Provided data: Begin
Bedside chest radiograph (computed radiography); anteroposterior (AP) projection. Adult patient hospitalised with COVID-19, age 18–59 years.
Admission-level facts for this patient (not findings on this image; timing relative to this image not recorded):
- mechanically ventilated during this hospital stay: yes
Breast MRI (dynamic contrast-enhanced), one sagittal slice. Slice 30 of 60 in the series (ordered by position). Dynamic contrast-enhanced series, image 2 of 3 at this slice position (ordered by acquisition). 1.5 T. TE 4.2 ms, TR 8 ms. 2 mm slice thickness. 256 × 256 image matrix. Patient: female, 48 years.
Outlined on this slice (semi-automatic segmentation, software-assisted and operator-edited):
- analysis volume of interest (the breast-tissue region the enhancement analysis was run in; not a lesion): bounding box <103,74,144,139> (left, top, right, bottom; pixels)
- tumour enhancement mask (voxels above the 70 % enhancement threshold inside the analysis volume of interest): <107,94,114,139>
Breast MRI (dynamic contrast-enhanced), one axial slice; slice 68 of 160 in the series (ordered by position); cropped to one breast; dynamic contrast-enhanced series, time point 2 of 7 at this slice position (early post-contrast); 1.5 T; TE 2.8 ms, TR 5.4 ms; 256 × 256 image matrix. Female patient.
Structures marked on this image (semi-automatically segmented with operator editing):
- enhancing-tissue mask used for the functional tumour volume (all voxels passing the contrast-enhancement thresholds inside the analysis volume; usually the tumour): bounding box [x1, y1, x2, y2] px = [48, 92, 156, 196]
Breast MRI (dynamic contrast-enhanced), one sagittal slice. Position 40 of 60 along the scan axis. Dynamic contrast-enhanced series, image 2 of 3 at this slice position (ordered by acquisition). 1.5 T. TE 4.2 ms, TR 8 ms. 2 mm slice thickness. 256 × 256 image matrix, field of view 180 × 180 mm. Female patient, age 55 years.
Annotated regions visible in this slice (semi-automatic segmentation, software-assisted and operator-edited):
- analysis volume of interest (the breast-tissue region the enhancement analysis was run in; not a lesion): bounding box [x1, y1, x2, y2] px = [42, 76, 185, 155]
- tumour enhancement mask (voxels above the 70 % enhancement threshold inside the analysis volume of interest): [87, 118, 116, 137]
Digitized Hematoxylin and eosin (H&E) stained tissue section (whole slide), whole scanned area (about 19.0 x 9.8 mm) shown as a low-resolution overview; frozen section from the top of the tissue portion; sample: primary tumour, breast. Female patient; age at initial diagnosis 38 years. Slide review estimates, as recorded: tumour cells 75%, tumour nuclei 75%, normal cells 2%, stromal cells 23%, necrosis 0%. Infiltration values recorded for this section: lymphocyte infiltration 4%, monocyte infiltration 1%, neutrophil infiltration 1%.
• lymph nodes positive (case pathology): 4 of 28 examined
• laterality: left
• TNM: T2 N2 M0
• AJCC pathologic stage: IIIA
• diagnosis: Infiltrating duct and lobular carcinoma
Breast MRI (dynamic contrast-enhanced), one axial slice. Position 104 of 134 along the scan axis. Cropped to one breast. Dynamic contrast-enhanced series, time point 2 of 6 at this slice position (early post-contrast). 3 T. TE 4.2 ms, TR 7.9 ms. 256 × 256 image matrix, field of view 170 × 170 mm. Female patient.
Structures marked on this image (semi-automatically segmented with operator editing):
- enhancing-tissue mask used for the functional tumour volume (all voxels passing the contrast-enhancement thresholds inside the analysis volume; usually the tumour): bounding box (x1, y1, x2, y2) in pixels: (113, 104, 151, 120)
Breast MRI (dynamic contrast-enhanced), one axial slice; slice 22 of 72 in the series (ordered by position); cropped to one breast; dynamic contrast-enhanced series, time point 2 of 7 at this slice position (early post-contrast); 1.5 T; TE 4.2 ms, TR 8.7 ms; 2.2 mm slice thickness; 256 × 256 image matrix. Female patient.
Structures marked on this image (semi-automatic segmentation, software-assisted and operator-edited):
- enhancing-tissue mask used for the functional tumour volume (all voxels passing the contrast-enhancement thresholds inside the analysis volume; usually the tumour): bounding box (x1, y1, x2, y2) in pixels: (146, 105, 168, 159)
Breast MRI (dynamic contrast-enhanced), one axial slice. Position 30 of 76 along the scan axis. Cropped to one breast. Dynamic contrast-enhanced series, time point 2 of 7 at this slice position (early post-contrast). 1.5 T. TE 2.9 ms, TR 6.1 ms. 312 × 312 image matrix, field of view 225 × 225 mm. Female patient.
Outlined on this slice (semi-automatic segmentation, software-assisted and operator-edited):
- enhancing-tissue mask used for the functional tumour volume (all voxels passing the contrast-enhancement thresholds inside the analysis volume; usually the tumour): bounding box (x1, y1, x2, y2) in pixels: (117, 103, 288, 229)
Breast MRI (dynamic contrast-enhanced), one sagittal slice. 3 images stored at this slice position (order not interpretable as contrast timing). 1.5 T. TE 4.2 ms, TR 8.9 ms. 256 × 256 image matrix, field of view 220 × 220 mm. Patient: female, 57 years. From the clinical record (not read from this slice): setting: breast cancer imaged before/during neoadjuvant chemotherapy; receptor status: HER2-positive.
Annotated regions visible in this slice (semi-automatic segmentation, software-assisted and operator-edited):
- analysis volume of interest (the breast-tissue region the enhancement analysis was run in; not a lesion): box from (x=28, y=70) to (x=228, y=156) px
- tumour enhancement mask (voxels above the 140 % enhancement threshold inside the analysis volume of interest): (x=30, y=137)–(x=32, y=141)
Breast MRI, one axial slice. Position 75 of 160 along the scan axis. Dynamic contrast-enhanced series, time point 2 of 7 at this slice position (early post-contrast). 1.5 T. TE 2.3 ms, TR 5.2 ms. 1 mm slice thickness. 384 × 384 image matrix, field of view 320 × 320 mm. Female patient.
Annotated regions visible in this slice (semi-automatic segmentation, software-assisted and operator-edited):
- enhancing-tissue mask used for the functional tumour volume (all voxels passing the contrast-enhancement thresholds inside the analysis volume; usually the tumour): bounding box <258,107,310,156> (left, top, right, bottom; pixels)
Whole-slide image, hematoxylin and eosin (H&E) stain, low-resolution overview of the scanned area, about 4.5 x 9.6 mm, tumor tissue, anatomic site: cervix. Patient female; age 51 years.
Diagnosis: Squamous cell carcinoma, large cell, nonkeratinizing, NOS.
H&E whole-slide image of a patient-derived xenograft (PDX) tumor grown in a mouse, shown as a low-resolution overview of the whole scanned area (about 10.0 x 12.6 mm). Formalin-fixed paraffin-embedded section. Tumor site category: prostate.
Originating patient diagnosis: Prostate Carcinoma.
Provided data: End
Directions for this task ::
In full and exactly, transcribe the material above.

Result ::
Bedside chest radiograph (computed radiography); anteroposterior (AP) projection. Adult patient hospitalised with COVID-19, age 18–59 years.
Admission-level facts for this patient (not findings on this image; timing relative to this image not recorded):
- mechanically ventilated during this hospital stay: yes
Breast MRI (dynamic contrast-enhanced), one sagittal slice. Slice 30 of 60 in the series (ordered by position). Dynamic contrast-enhanced series, image 2 of 3 at this slice position (ordered by acquisition). 1.5 T. TE 4.2 ms, TR 8 ms. 2 mm slice thickness. 256 × 256 image matrix. Patient: female, 48 years.
Outlined on this slice (semi-automatic segmentation, software-assisted and operator-edited):
- analysis volume of interest (the breast-tissue region the enhancement analysis was run in; not a lesion): bounding box <103,74,144,139> (left, top, right, bottom; pixels)
- tumour enhancement mask (voxels above the 70 % enhancement threshold inside the analysis volume of interest): <107,94,114,139>
Breast MRI (dynamic contrast-enhanced), one axial slice; slice 68 of 160 in the series (ordered by position); cropped to one breast; dynamic contrast-enhanced series, time point 2 of 7 at this slice position (early post-contrast); 1.5 T; TE 2.8 ms, TR 5.4 ms; 256 × 256 image matrix. Female patient.
Structures marked on this image (semi-automatically segmented with operator editing):
- enhancing-tissue mask used for the functional tumour volume (all voxels passing the contrast-enhancement thresholds inside the analysis volume; usually the tumour): bounding box [x1, y1, x2, y2] px = [48, 92, 156, 196]
Breast MRI (dynamic contrast-enhanced), one sagittal slice. Position 40 of 60 along the scan axis. Dynamic contrast-enhanced series, image 2 of 3 at this slice position (ordered by acquisition). 1.5 T. TE 4.2 ms, TR 8 ms. 2 mm slice thickness. 256 × 256 image matrix, field of view 180 × 180 mm. Female patient, age 55 years.
Annotated regions visible in this slice (semi-automatic segmentation, software-assisted and operator-edited):
- analysis volume of interest (the breast-tissue region the enhancement analysis was run in; not a lesion): bounding box [x1, y1, x2, y2] px = [42, 76, 185, 155]
- tumour enhancement mask (voxels above the 70 % enhancement threshold inside the analysis volume of interest): [87, 118, 116, 137]
Digitized Hematoxylin and eosin (H&E) stained tissue section (whole slide), whole scanned area (about 19.0 x 9.8 mm) shown as a low-resolution overview; frozen section from the top of the tissue portion; sample: primary tumour, breast. Female patient; age at initial diagnosis 38 years. Slide review estimates, as recorded: tumour cells 75%, tumour nuclei 75%, normal cells 2%, stromal cells 23%, necrosis 0%. Infiltration values recorded for this section: lymphocyte infiltration 4%, monocyte infiltration 1%, neutrophil infiltration 1%.
• lymph nodes positive (case pathology): 4 of 28 examined
• laterality: left
• TNM: T2 N2 M0
• AJCC pathologic stage: IIIA
• diagnosis: Infiltrating duct and lobular carcinoma
Breast MRI (dynamic contrast-enhanced), one axial slice. Position 104 of 134 along the scan axis. Cropped to one breast. Dynamic contrast-enhanced series, time point 2 of 6 at this slice position (early post-contrast). 3 T. TE 4.2 ms, TR 7.9 ms. 256 × 256 image matrix, field of view 170 × 170 mm. Female patient.
Structures marked on this image (semi-automatically segmented with operator editing):
- enhancing-tissue mask used for the functional tumour volume (all voxels passing the contrast-enhancement thresholds inside the analysis volume; usually the tumour): bounding box (x1, y1, x2, y2) in pixels: (113, 104, 151, 120)
Breast MRI (dynamic contrast-enhanced), one axial slice; slice 22 of 72 in the series (ordered by position); cropped to one breast; dynamic contrast-enhanced series, time point 2 of 7 at this slice position (early post-contrast); 1.5 T; TE 4.2 ms, TR 8.7 ms; 2.2 mm slice thickness; 256 × 256 image matrix. Female patient.
Structures marked on this image (semi-automatic segmentation, software-assisted and operator-edited):
- enhancing-tissue mask used for the functional tumour volume (all voxels passing the contrast-enhancement thresholds inside the analysis volume; usually the tumour): bounding box (x1, y1, x2, y2) in pixels: (146, 105, 168, 159)
Breast MRI (dynamic contrast-enhanced), one axial slice. Position 30 of 76 along the scan axis. Cropped to one breast. Dynamic contrast-enhanced series, time point 2 of 7 at this slice position (early post-contrast). 1.5 T. TE 2.9 ms, TR 6.1 ms. 312 × 312 image matrix, field of view 225 × 225 mm. Female patient.
Outlined on this slice (semi-automatic segmentation, software-assisted and operator-edited):
- enhancing-tissue mask used for the functional tumour volume (all voxels passing the contrast-enhancement thresholds inside the analysis volume; usually the tumour): bounding box (x1, y1, x2, y2) in pixels: (117, 103, 288, 229)
Breast MRI (dynamic contrast-enhanced), one sagittal slice. 3 images stored at this slice position (order not interpretable as contrast timing). 1.5 T. TE 4.2 ms, TR 8.9 ms. 256 × 256 image matrix, field of view 220 × 220 mm. Patient: female, 57 years. From the clinical record (not read from this slice): setting: breast cancer imaged before/during neoadjuvant chemotherapy; receptor status: HER2-positive.
Annotated regions visible in this slice (semi-automatic segmentation, software-assisted and operator-edited):
- analysis volume of interest (the breast-tissue region the enhancement analysis was run in; not a lesion): box from (x=28, y=70) to (x=228, y=156) px
- tumour enhancement mask (voxels above the 140 % enhancement threshold inside the analysis volume of interest): (x=30, y=137)–(x=32, y=141)
Breast MRI, one axial slice. Position 75 of 160 along the scan axis. Dynamic contrast-enhanced series, time point 2 of 7 at this slice position (early post-contrast). 1.5 T. TE 2.3 ms, TR 5.2 ms. 1 mm slice thickness. 384 × 384 image matrix, field of view 320 × 320 mm. Female patient.
Annotated regions visible in this slice (semi-automatic segmentation, software-assisted and operator-edited):
- enhancing-tissue mask used for the functional tumour volume (all voxels passing the contrast-enhancement thresholds inside the analysis volume; usually the tumour): bounding box <258,107,310,156> (left, top, right, bottom; pixels)
Whole-slide image, hematoxylin and eosin (H&E) stain, low-resolution overview of the scanned area, about 4.5 x 9.6 mm, tumor tissue, anatomic site: cervix. Patient female; age 51 years.
Diagnosis: Squamous cell carcinoma, large cell, nonkeratinizing, NOS.
H&E whole-slide image of a patient-derived xenograft (PDX) tumor grown in a mouse, shown as a low-resolution overview of the whole scanned area (about 10.0 x 12.6 mm). Formalin-fixed paraffin-embedded section. Tumor site category: prostate.
Originating patient diagnosis: Prostate Carcinoma.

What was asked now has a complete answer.